Auf dem Weg zur Kasse reibt der Stoff auf meiner Haut, kitzeln die Haare in meinem Nacken. Ich spüre noch dem Kribbeln nach, als ich bereits an der Kasse stehe. Die Hitze pulsiert noch in meinen Wangen, als ich die Einkäufe ins Auto räume. Selbst als ich in der Küche stehe, kehrt die Erinnerung an die Begegnung zu mir zurück. Als Bild vor meinem inneren Auge und als Gefühl auf meiner Haut.

»Hey, wofür koche ich eigentlich?« Ich nehme Nico im Vorbeilaufen die Packung mit den Cornflakes ab, die er heimlich ins Wohnzimmer vor den Fernseher schleppen will.

»Ich hab Hunger«, mault er.

»Halbe Stunde, dann ist das Essen fertig«, rufe ich dem Rücken meines Fünfjährigen hinterher und kann spüren, wie er Grimassen schneidet.

Die Spülmaschine. Da war ich gerade. Ich ziehe die Besteckablage raus. Links sind die Gabeln aufgereiht, dahinter Servierbesteck. Rechts die Messer und die Löffel. Erst die großen, dann die kleinen. Ja, ich habe eine Ordnung in der Besteckablage meiner Spülmaschine, an die ich mich penibel halte. Ungefähr dreimal am Tag räume ich Sauberes aus und Schmutziges ein. Und ich sortiere mein Besteck nur deshalb so gewissenhaft, damit es schnell geht. Denn ich hasse es, die Spülmaschine auszuräumen.

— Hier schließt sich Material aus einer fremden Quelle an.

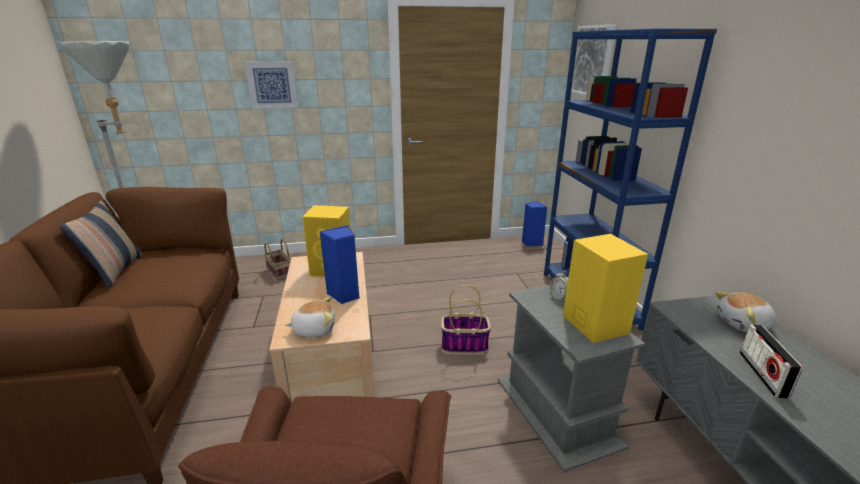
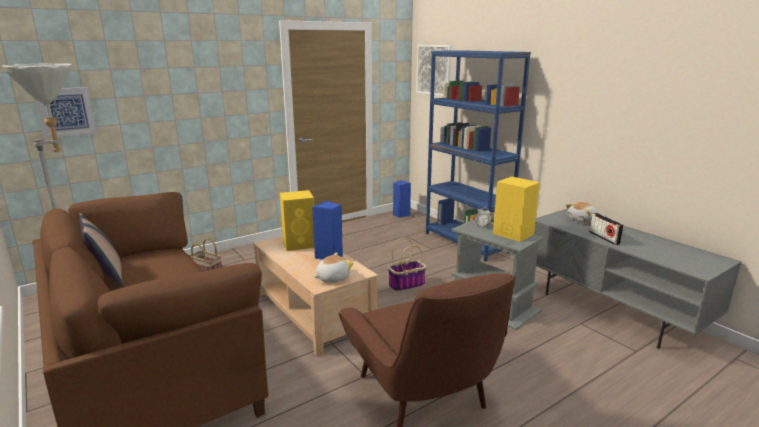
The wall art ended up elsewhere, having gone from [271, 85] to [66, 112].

Alles in diesem Haus ist ein Kreislauf ohne Anfang und ohne Ende. Es ist nie aufgeräumt, es ist nie sauber, es ist nie etwas erledigt. Schmutziges rein, Sauberes raus und wieder von vorn. Und jetzt stehe ich vor dem grauen Spülmaschinenkorb und habe das Gefühl, unendlich viel Lebenszeit in dieser Maschine wegzuwaschen. Wenn ich noch ein einziges Mal diese Spülmaschine ausräume, zerfalle ich zu Staub, denke ich. Ich kann es vor mir sehen, wie mein Körper sich in Partikel zersetzt, wie alles in Bewegung gerät, erst noch seine Form behält und dann in der Luft verwirbelt. Ich kann förmlich spüren, wie ich in winzigen Einzelteilen zu Boden sinke. Dann fange ich an. Die Gabeln zuerst.

»Scheiße!«

Mia reißt die Arme hoch und rückt mit dem Stuhl nach hinten. Sie hat ihren Orangensaft umgeschmissen. Klebriges Gelb läuft übers Schulheft und tropft auf den Boden.

»Mensch, Mia, du bist doch kein Baby mehr.« Ich schiebe meine Zwölfjährige mit der Hüfte beiseite und tupfe mit dem Spüllappen das Heft ab. Morgen werden die Seiten dick und wellig sein und sauer riechen. »Das ist hin!« Ich halte eine Hand unter das Papier, das gelb-nass vor sich hin tropft.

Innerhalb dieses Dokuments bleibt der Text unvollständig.